The role of forestry and the need to reduce deforestation is also recognized as our worlds forests play an essential role in sequestering carbon and therefore mitigating the dangerous effects of increasing carbon emissions.
However a third player in this conversation – agriculture – remains for the most part on the sidelines of discussions. How can the sector that is responsible for feeding the world remain such a marginalized component of the conversation? Agriculture, and more particularly small holder farmers and the need to improve their livelihoods, productivity and ecological resilience was a featured topic at this past weekends Global Landscapes Forum but here at COP it is often described only on the fringes of other conversations. We sit here today with not a single instance of the word ‘agriculture’ appearing in the draft agreement.
Although absent from the draft text, over 80% of countries do refer to agriculture in their INDCs (Intended Nationally Determined Contributions aka how much each country is proposing to cut carbon emissions by). This overwhelming majority of countries mentioning agriculture demonstrates the importance improved methods of food production will play in accomplishing the carbon reduction goals set out by individual countries.

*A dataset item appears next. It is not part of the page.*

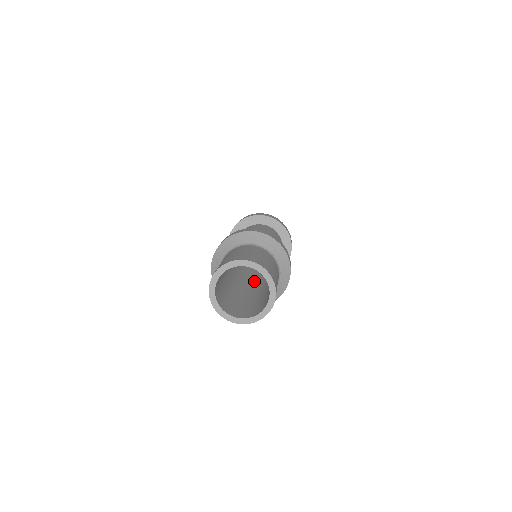
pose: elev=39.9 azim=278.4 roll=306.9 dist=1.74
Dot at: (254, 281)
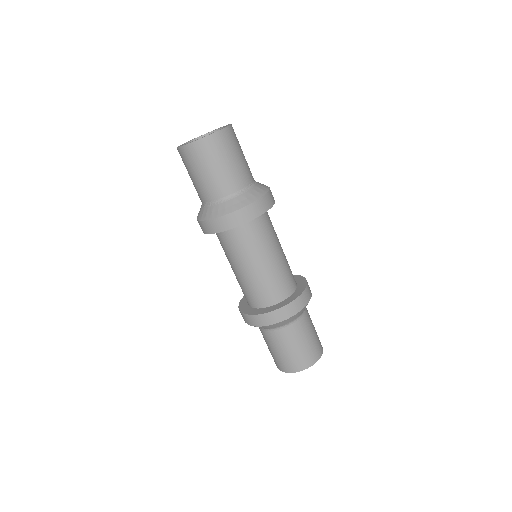
Dot at: occluded
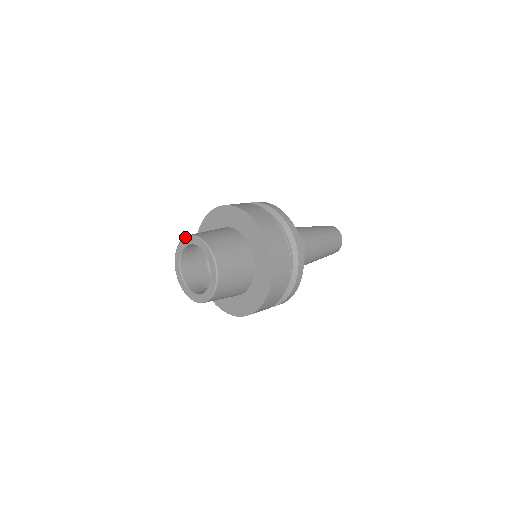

This integral role of agriculture in the conversation on climate was finally made more visible through the side event: ‘Carbon Sequestration, Agriculture and the INDCs: Soils for Food Security and Climate’.
As mentioned agriculture is absent from the Paris draft text agreement released yesterday; food security is mentioned but its role is very much under-appreciated. It was highlighted during the session that there should be as much of a focus on the carbonization of our agricultural systems as there is on the decarbonization of our energy sectors.
The recent launch of the 4p1000 initiative (http://4p1000.org) is a part of the drive to better acknowledge the role of soil carbon sequestration in not only mitigating carbon concentrations in our atmosphere but also increasing the productivity and profitability of agricultural landscapes. The premise is simple: by increasing soil carbon by 0.4% per year in agricultural landscapes we can sequester enough carbon to halt the annual increase of CO2 to our atmosphere.
Agroecological farming practises that lead to increasing soil carbon content are an essential component of achieving global food security, climate change mitigation and adaptation as well as improving the livleihoods of small holder farmers around the world. Through improved pasture grazing, better utilization of cover crops, the addition of perennials into annual crop production, agroforestry practises and other means of more agroecological farming we can not only feed the world but also combat climate change!
Disclaimer: The views and opinions expressed in this blog are those of the author and do not necessarily represent those of the International Forestry Students’ Association.